Member of the Supreme Constitutional Court
- Incumbent
- Assumed office 11 July 2026
- Appointed by: Ahmed al-Sharaa

Personal details
- Education: University of Damascus (LL.D.)
- Occupation: Academic

= Rayan Kahilan =

Syrian academic

Rayan Hassan Kahilan (Note: ريان حسن كحيلان, also transliterated as Riyan Hassan Kahilan) is a Syrian academic who has served as a member of the Supreme Constitutional Court since July 2026. She was a member of the Constitutional Declaration Drafting Committee. In July 2026, she was appointed as a member of the Supreme Constitutional Court by Syrian President Ahmed al-Sharaa. Al-Khalfan took the constitutional oath before al-Sharaa at the People’s Palace and began her duties on 11 July 2026.

== Biography ==
Kahilan has served as Head of the Public Law Department at the Faculty of Law at the University of Damascus and has also worked as a professor at the Syrian Virtual University since January 2025. She earned a doctorate in public law from the University of Damascus and completed an academic specialization in constitutional law in France.

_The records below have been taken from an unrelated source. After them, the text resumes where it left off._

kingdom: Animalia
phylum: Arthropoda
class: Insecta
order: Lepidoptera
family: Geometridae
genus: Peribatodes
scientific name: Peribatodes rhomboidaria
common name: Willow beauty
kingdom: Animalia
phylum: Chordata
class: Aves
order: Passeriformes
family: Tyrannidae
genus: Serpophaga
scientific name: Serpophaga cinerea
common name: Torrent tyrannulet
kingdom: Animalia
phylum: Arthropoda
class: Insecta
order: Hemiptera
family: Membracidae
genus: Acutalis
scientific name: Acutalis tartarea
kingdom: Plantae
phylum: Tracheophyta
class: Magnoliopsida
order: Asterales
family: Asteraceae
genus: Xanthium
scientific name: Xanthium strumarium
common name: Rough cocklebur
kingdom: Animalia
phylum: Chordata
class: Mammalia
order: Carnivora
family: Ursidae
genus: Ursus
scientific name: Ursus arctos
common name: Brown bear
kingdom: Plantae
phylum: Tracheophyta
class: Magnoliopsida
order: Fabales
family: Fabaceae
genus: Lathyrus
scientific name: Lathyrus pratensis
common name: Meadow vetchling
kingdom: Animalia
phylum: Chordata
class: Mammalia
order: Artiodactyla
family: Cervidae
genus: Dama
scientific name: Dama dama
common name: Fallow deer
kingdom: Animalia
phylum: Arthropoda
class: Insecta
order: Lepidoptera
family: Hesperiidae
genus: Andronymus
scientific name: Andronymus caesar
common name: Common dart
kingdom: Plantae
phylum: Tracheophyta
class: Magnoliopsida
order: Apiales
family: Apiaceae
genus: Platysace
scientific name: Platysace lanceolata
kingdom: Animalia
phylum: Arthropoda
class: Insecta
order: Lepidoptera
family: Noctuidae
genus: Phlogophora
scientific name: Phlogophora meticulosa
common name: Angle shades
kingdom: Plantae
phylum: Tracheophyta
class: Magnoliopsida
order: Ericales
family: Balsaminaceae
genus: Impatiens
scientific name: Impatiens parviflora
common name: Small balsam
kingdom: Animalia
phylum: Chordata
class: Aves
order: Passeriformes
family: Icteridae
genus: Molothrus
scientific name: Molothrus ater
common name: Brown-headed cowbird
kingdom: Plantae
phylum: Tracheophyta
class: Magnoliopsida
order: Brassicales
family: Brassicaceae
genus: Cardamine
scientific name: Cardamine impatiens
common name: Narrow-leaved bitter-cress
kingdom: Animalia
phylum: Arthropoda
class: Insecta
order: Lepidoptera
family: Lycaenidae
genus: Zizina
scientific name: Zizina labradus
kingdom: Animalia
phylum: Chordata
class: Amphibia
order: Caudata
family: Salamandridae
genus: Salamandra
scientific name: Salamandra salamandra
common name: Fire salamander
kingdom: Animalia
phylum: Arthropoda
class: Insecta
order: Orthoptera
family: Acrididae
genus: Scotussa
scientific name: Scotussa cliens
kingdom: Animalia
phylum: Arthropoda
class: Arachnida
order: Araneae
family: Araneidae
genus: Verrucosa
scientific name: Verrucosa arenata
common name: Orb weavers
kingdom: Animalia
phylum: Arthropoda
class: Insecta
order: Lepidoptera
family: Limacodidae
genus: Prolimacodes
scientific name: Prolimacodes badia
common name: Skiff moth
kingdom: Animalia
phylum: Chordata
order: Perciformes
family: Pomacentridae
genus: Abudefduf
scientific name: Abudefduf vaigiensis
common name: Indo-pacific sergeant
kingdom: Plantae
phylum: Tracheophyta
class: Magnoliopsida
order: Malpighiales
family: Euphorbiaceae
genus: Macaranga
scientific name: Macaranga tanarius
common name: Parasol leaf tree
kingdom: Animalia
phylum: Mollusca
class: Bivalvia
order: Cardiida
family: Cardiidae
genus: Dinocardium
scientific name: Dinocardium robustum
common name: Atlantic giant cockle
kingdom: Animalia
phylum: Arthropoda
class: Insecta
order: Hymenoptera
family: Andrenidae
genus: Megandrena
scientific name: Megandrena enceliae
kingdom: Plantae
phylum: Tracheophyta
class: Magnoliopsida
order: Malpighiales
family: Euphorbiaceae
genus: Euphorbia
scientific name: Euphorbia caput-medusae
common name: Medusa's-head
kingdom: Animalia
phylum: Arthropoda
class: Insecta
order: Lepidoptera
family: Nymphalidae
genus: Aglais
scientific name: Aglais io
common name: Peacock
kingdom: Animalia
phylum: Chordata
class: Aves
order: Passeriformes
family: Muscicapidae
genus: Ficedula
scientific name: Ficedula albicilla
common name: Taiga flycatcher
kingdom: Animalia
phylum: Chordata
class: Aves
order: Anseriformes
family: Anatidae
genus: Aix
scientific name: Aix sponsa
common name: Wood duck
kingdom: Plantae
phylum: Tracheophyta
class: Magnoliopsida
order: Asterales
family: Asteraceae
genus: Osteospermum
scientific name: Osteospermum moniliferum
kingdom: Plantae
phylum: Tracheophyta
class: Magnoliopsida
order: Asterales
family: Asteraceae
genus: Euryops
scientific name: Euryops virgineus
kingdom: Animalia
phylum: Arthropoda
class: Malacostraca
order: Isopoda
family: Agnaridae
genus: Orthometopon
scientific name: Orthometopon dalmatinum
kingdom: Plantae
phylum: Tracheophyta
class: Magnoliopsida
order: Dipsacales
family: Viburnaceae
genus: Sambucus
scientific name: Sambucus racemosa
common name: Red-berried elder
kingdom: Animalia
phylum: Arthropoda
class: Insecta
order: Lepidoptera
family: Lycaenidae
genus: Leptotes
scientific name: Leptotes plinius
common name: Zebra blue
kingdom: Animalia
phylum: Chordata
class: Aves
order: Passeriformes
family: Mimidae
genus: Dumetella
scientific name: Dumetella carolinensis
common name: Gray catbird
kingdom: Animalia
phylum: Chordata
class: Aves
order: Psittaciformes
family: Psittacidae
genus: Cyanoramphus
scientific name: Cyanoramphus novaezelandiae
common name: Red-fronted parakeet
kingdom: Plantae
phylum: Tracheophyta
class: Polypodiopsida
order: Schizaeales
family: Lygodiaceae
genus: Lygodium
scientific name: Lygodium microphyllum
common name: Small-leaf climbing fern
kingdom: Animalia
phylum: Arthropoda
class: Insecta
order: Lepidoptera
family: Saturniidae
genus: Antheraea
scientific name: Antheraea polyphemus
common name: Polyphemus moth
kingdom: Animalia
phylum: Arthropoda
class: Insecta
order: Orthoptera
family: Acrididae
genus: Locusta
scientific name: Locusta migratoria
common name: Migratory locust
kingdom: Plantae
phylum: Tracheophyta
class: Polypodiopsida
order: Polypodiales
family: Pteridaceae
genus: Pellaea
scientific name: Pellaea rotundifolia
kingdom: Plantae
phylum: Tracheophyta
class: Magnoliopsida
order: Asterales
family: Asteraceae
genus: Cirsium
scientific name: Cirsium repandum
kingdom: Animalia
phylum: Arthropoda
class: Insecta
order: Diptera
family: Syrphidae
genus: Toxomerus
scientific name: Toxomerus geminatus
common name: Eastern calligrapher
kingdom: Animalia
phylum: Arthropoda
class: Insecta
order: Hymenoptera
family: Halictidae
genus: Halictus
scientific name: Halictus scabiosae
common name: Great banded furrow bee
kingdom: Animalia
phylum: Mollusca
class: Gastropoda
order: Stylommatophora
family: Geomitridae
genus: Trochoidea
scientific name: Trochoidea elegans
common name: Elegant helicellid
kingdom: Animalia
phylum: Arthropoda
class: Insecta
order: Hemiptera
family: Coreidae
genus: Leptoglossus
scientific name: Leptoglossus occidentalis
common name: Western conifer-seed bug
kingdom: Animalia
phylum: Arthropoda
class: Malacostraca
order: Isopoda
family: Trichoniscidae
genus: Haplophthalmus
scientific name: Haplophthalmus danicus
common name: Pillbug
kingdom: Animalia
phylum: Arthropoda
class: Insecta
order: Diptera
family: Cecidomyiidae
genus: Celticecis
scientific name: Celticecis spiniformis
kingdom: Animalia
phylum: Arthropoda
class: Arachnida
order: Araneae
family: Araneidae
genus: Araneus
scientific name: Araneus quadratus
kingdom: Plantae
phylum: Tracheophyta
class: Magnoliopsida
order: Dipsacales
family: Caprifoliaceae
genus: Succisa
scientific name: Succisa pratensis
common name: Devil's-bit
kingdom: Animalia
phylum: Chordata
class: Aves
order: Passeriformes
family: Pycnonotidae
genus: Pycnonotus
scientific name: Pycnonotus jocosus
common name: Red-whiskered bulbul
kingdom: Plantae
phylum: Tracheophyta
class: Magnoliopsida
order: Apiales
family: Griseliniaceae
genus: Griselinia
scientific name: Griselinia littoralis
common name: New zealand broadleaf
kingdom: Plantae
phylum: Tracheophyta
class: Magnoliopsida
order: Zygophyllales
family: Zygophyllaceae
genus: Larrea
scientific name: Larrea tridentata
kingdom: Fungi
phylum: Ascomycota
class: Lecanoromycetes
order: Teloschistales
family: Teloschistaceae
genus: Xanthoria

She was previously involved in constitutional matters under the Assad regime.

== Career ==
Kahilan was a member of the Constitutional Declaration Drafting Committee and appeared in several media interviews to explain its provisions. She stressed that the Constitutional Declaration guaranteed freedoms for all components of the Syrian people and abolished the exceptional courts associated with the Assad regime. She has tried to maintain political neutrality.

On 7 July 2026, President Ahmed al-Sharaa issued a decree appointing Kahilan as a member of the Supreme Constitutional Court, with six additional members also appointed to the court. Kahilan and the members of the court took the constitutional oath before al-Sharaa at the People’s Palace in Damascus on 11 July, and formally assumed their duties.